Review Summary: Tori on autopilot.
Back in 2007, when I was about to review Tori's
American Doll Posse, my best friend pointed me in the direction of a review written by one of his best friends. This review - which appeared on the now-defunct
Stylus - asserts that 'the only way we’re going to get a good album from her in this day and age is if someone has the decency to abduct and kill her daughter'. It's since become infamous in its brutal cruelty (do a Google search for 'tori amos beekeeper review' and it's second only to Metacritic), and the very mention of it draws great vengeance and furious anger from even the most non-committal Tori Amos fan.
The biggest problem facing
Abnormally Attracted to Sin is that it actually makes that Stylus review sound reasonable.
A Tori Amos album release has, in all honesty, become a complete non-event for all but her biggest fans. That she retains that fanbase at all, let alone one so big, and that they remain so devoted, is an impressive achievement for a still-active artist releasing more than one album every 5 years, but year on year the ranks of that fanbase dwindle. For rock critics, each album since
Scarlet's Walk has been nothing more than an excuse to print a picture with a Botox joke underneath, and to write one paragraph that involves the phrase 'Kate Bush's little sister', which as an opinion is about as stupid as saying that Lewis Hamilton and Mike Tyson must be twins (because they're both black and do sports, right?) Record stores don't even put her new albums on show anymore, burying them under 'A' in rock & pop. It's been an unfair reflection of the reality for a while now, because even without considering her still-impressive sales figures, she's kept quietly batting songs out of the park the whole time - "Sweet The Sting", "Big Wheel", "Bouncing Off Clouds", "'97 Bonnie & Clyde", "I Can't See New York", "A Sorta Fairytale", "Glory of the '80s" - and even songs like "The Power of Orange Knickers" and "Datura" have been awful in an interesting, memorable, even charming way.

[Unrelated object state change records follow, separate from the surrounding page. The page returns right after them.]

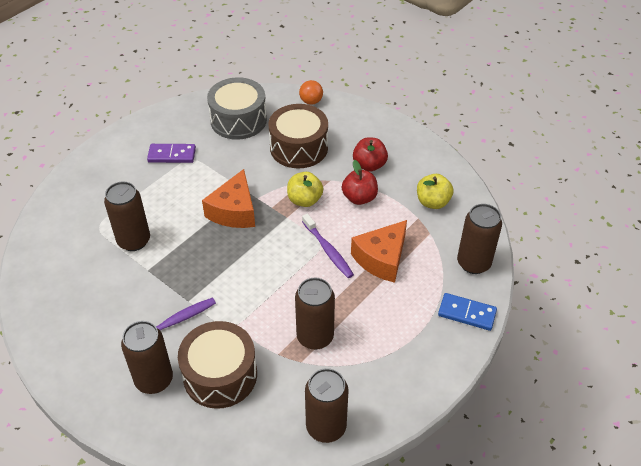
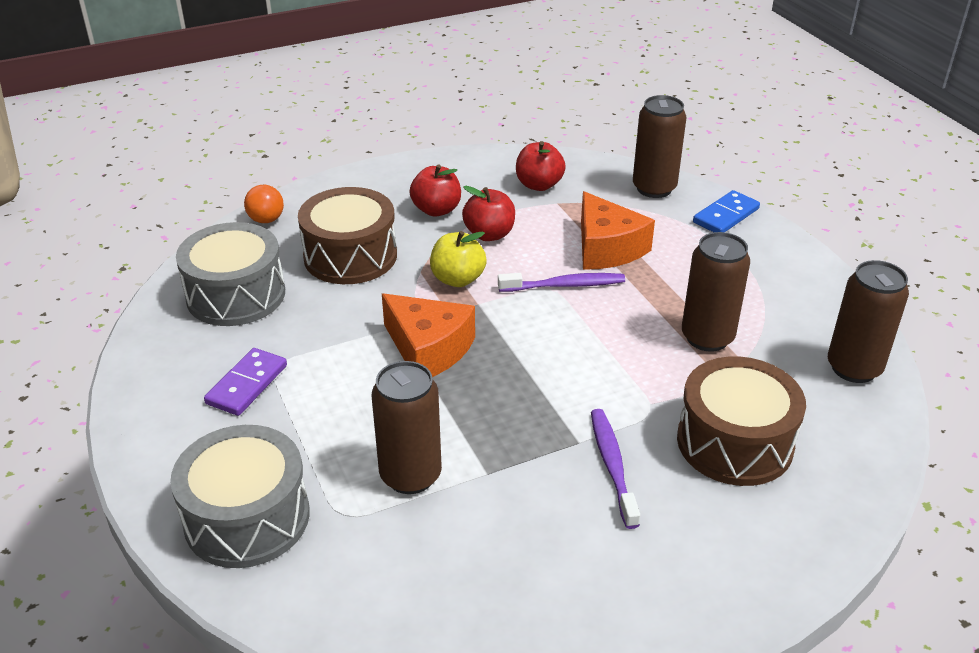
camera: 65 degrees left, 10 degrees down
(84, 195) = (247, 517): none -> grey drum
(154, 380) = (716, 517): brown can -> none
(432, 202) = (539, 185): yellow apple -> red apple

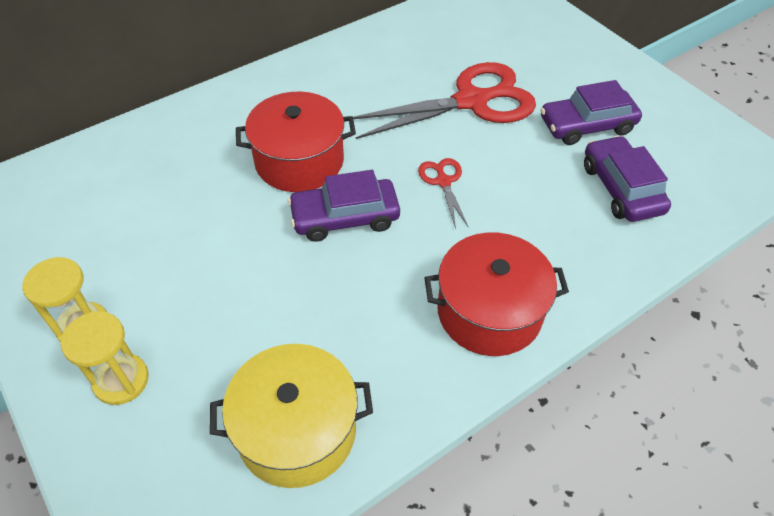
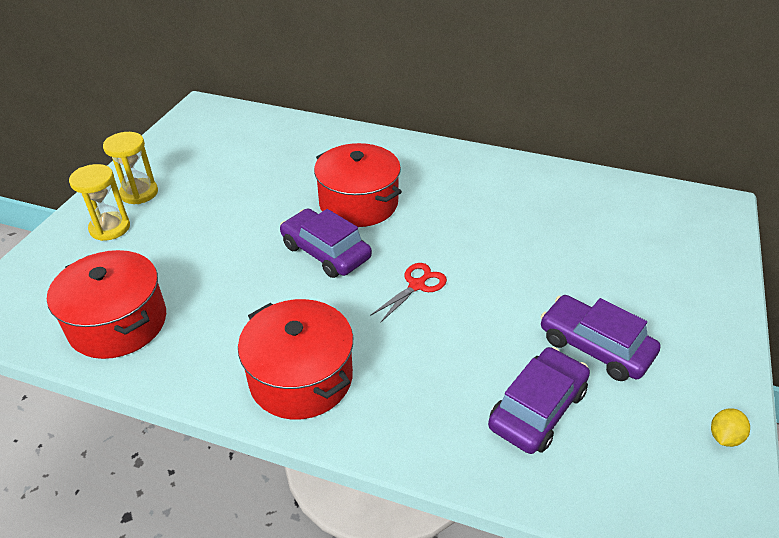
camera: 55 degrees right, 10 degrees down
(297, 430) = (118, 323): yellow pot -> red pot
(471, 101) = (530, 258): red scissors -> none
(700, 119) = (724, 437): none -> yellow lemon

To say there aren't any great songs here would be too big a compliment - there aren't even any songs like "The Power of Orange Knickers". It would take a superhuman effort to remember anything about this album after the first listen - the never-ending stream of bland, vaguely sultry ballads just wash over the listener and leave nothing behind, not even disappointment or annoyance. It's a spectacularly unaffecting listen. And that's just the surface flaw - the problems continue from there on in. Conceptually, the album is hollow, which is a first for Amos - the vague ideas of exploring the links between religion, sin, and womanhood ring hollow, especially when she had that territory nailed on both
Little Earthquakes and, particularly,
Boys For Pele. The concepts behind
Scarlet's Walk and
American Doll Posse may have drawn scorn and bemusement, but at least they existed -
Abormally Attracted to Sin has no such idea to anchor it.
Sonically, the same lack of a coherent idea applies. The only constant seems to be that Tori wanted the album to sound sexy without sounding confrontational, which would tie in nicely with her choice of Karen Collins to shoot the artwork. Sadly, it misses the point entirely; a point made all the more confusing for the existence of "Sweet The Sting", her sexiest song ever, released just 4 years ago. This is music that hints at sex but remains devoid of passion; it's a bedroom mixtape for a 60-year old couple. It never really decides where it wants to be on a few other points, either - it never reaches areas where you'd really describe it as 'experimental', but it's certainly a step removed from some of the easy listening AOR stuff on "The Beekeeper", for instance. Similarly, it seems to skirt around the edges of being epic without committing to it. It's a disappointment, given that Tori is clearly at her best when she flings herself at an idea - any idea - head-first with conviction.
The thing that keeps this album afloat is, quite simply, Tori's natural talent. She's simply too smart and too gifted to ever make a truly abysmal record, and in line with that, the songs that make up this album are merely boring, never offensively bad. And yet, just because it's poor rather than awful is damning with faint praise, and quite rightly.
Abnormally Attracted to Sin is, by quite some distance, her weakest album yet. So much for that 'return to form' I harped on about two years ago.